Die Kunst im Barock war vor allem eines: prunkvoll. Ob edle Goldverzierungen, Scharen kleiner Putten oder ausladende Schnörkel – die Kunst diente der pompösen Inszenierung und demonstrativen Zurschaustellung von Reichtum.
Von großer Wichtigkeit für die Kunst im Barock ist die Architektur. Stilmittel der barocken Architektur sind vor allem Kuppeln, reichliche Verzierungen durch Ornamente und geschickt eingesetzte Lichteffekte. Auch auf Elemente aus Malerei und Bildhauerei wird zurückgegriffen, um größtmögliche Pracht zu suggerieren. Barocke Architektur wirkt kraftvoll und dynamisch und erfreut sich noch heute größter Beliebtheit.
Kunst im Barock hat auch in den Bereichen Gartenbau, Bildhauerei und Malerei Großes hervorgebracht.

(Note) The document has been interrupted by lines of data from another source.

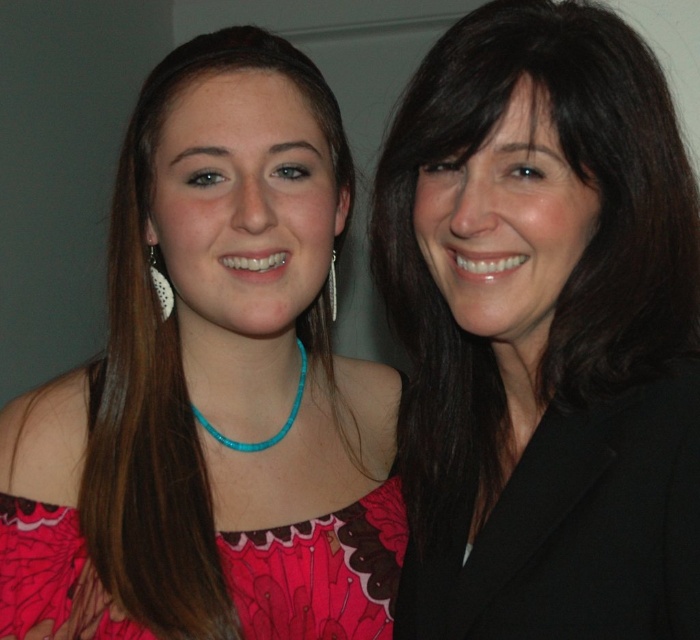
Which is behind, point (200, 593) or point (281, 566)?

Point (281, 566)

Describe the element at coordinates (211, 387) in the screenshot. This screenshot has width=700, height=640. I see `pink fabric dress at center` at that location.

Find the location of a particular element. Image resolution: width=700 pixels, height=640 pixels. pink fabric dress at center is located at coordinates (211, 387).

Is point (162, 276) positioned behind point (336, 307)?

No.

Is pearl-like textured earring at left to the right of silver metallic earring at center from the viewer's perspective?

No, pearl-like textured earring at left is not to the right of silver metallic earring at center.

I want to click on pearl-like textured earring at left, so click(161, 284).

This screenshot has width=700, height=640. In order to click on pearl-like textured earring at left in this screenshot , I will do `click(161, 284)`.

Is pink floral fabric dress at lower left shorter than pearl-like textured earring at left?

No, pink floral fabric dress at lower left is not shorter than pearl-like textured earring at left.

Does pink floral fabric dress at lower left appear under pearl-like textured earring at left?

Yes.

Find the location of a particular element. This screenshot has width=700, height=640. pink floral fabric dress at lower left is located at coordinates (318, 572).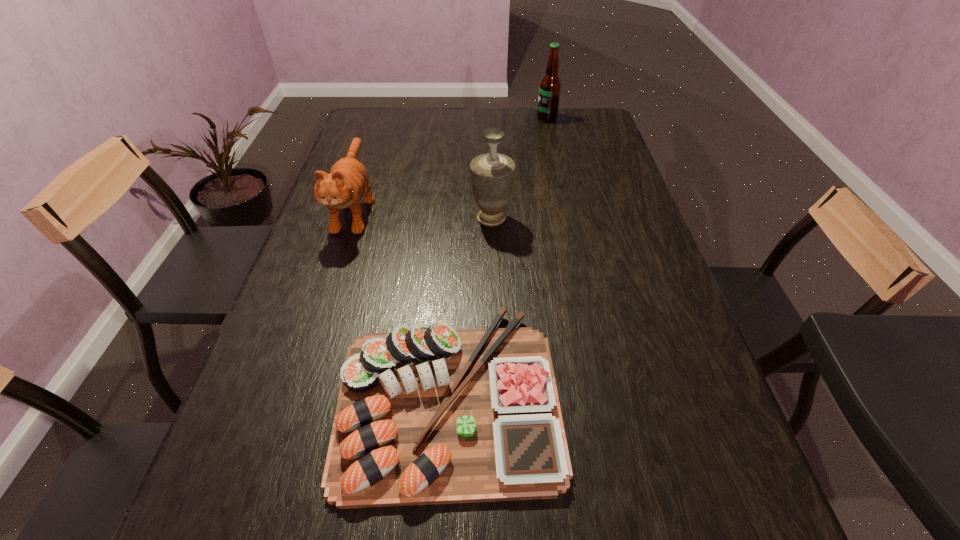
The height and width of the screenshot is (540, 960). In order to click on free space between the platter and the urn in this screenshot , I will do `click(469, 307)`.

Where is `empty space that is in between the second shortest object and the nearest object`? The width and height of the screenshot is (960, 540). empty space that is in between the second shortest object and the nearest object is located at coordinates (400, 302).

Image resolution: width=960 pixels, height=540 pixels. In order to click on free space between the second shortest object and the shortest object in this screenshot , I will do `click(400, 302)`.

In order to click on blank region between the nearest object and the beer bottle in this screenshot , I will do `click(496, 257)`.

Identify the location of vacant area that lies between the farthest object and the shortest object. The image size is (960, 540). (496, 257).

At what (x,y) coordinates should I click in order to perform the action: click on vacant point located between the cat and the rightmost object. Please return your answer as a coordinate pair (x, y). This screenshot has height=540, width=960. Looking at the image, I should click on (450, 163).

Find the location of a particular element. The height and width of the screenshot is (540, 960). free spot between the urn and the cat is located at coordinates (423, 213).

This screenshot has width=960, height=540. I want to click on free spot between the farthest object and the urn, so click(519, 168).

Where is `free spot between the third tallest object and the beer bottle`? This screenshot has height=540, width=960. free spot between the third tallest object and the beer bottle is located at coordinates (450, 163).

In order to click on free space between the leftmost object and the shortest object in this screenshot , I will do `click(400, 302)`.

In der Malerei lassen kunstvolle Wand- und Deckengemälde Räume größer wirken. Typisch für den barocken Malstil sind dynamisch wirkende Figurendarstellungen und viel Kontrast beim Einsatz von Farben und Licht. Dargestellt werden unter anderem religiöse Szenen, Episoden aus der Geschichte oder Schlüsselszenen aus antiken Sagen. Wichtige Maler des Barocks sind die Gebrüder Agostino, Michelangelo Merisi da Caravaggio und El Greco.
Die Bildhauerei ein wichtiger Bestandteil barocker Parkanlagen. Die Skulpturen und Plastiken sind von erstaunlicher Lebendigkeit und Ausdrucksstärke, was vor allem an der dynamischen Komposition und dem kunstvollen Spiel von Licht und Schatten liegt.
Im Bereich des barocken Gartenbaus wurde auf wissenschaftliche Erkenntnisse aus Optik und Perspektive zurückgegriffen, um geometrisch-sinnliche Parkanlagen zu schaffen, die die Macht und den Reichtum barocker Herrscher ausdrücken sollten. Eine Schlüsselfigur ist hier der französische Gartengestalter André Le Nôtre, der als Begründer des französischen Barockgartens gilt.